Читая положение о порядке содержания каторжников, задаешься вопросом, не предпочли ли бы многие из них «высшую меру». Каторжане содержались отдельно от других заключенных за высоким сплошным забором. Они получали специальную одежду с номерами. Бараки на ночь запирались, на окнах бараков были решетки. Каторжане работали дольше обычных заключенных, выходных дней у них было меньше. Использовать их (по крайней мере, первые два года) следовало только в качестве «чернорабочей силы» на тяжелых работах. Их тщательно охраняли и водили под усиленным конвоем: на десять заключенных — два конвоира. Каждый лагерь должен был иметь как минимум пять сторожевых собак. Переводить каторжников из одного лагеря в другой можно было только по специальным нарядам ГУЛАГа НКВД в Москве[1525].

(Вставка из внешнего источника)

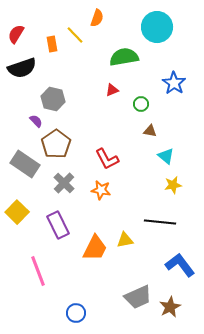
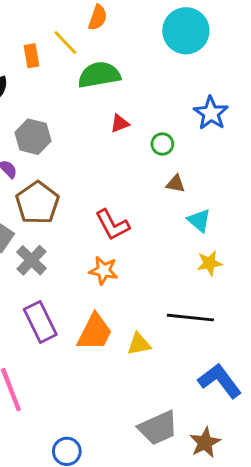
green semicircle: (124, 57) -> (99, 75), moved
gray cross: (64, 183) -> (31, 260), moved
orange trapezoid: (95, 248) -> (95, 332), moved

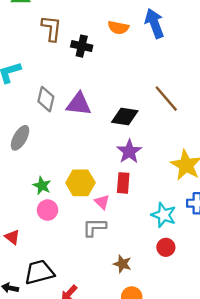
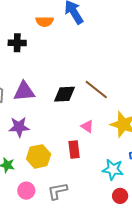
brown line: (166, 99) -> (96, 90), moved
purple star: (129, 151) -> (19, 127), moved, turned -30
pink triangle: (102, 202) -> (87, 126), moved
pink circle: (48, 210) -> (26, 191), moved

Каторжники, судя по всему, стали главной рабочей силой в новой отрасли советской промышленности. В 1944 году среди своих экономических достижений НКВД указал на то, что его предприятиями добыто 100 процентов советского радия. «Кто добывал и перерабатывал радиоактивную руду, догадаться нетрудно», — пишет историк Галина Иванова[1526]. Заключенные и солдаты построили после войны в Челябинске первый советский ядерный реактор. Тогда вся строительная площадка была своеобразным лагерем, — вспоминал один бывший участник работ. Для немецких специалистов, которых привлекли к работе над проектом, строились специальные «финские» домики[1527].

Несомненно, среди каторжников было много подлинных «полицаев» и военных преступников, в том числе тех, на чьей совести уничтожение сотен тысяч советских евреев. Имея в виду этих людей, Семен Виленский, прошедший Колыму, однажды предостерег меня от того, чтобы считать всех, кто был в ГУЛАГе, невинными людьми: «Там были такие, которых следовало бы посадить при любом режиме». Другие заключенные, как правило, держались от военных преступников в стороне, случалось даже, что на них набрасывались, что их избивали[1528].